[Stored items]
━━━━━━━━━━

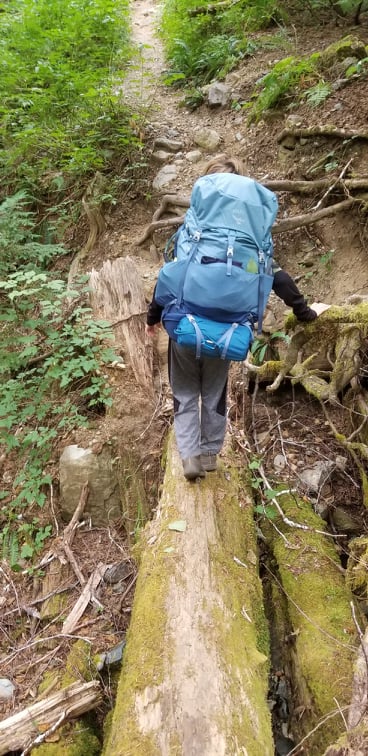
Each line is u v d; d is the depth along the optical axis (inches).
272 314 163.5
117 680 105.8
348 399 135.3
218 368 102.1
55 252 192.7
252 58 255.0
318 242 174.4
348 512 126.6
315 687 88.1
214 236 89.7
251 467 128.5
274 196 94.5
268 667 88.5
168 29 300.5
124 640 111.3
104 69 264.1
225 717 72.6
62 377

━━━━━━━━━━

**About this exercise:**
Repeat the entries exactly and keep the pictures out of the copy.

**Task solution:**
Each line is u v d; d is the depth along the optical axis (inches).
272 314 163.5
117 680 105.8
348 399 135.3
218 368 102.1
55 252 192.7
252 58 255.0
318 242 174.4
348 512 126.6
315 687 88.1
214 236 89.7
251 467 128.5
274 196 94.5
268 667 88.5
168 29 300.5
124 640 111.3
104 69 264.1
225 717 72.6
62 377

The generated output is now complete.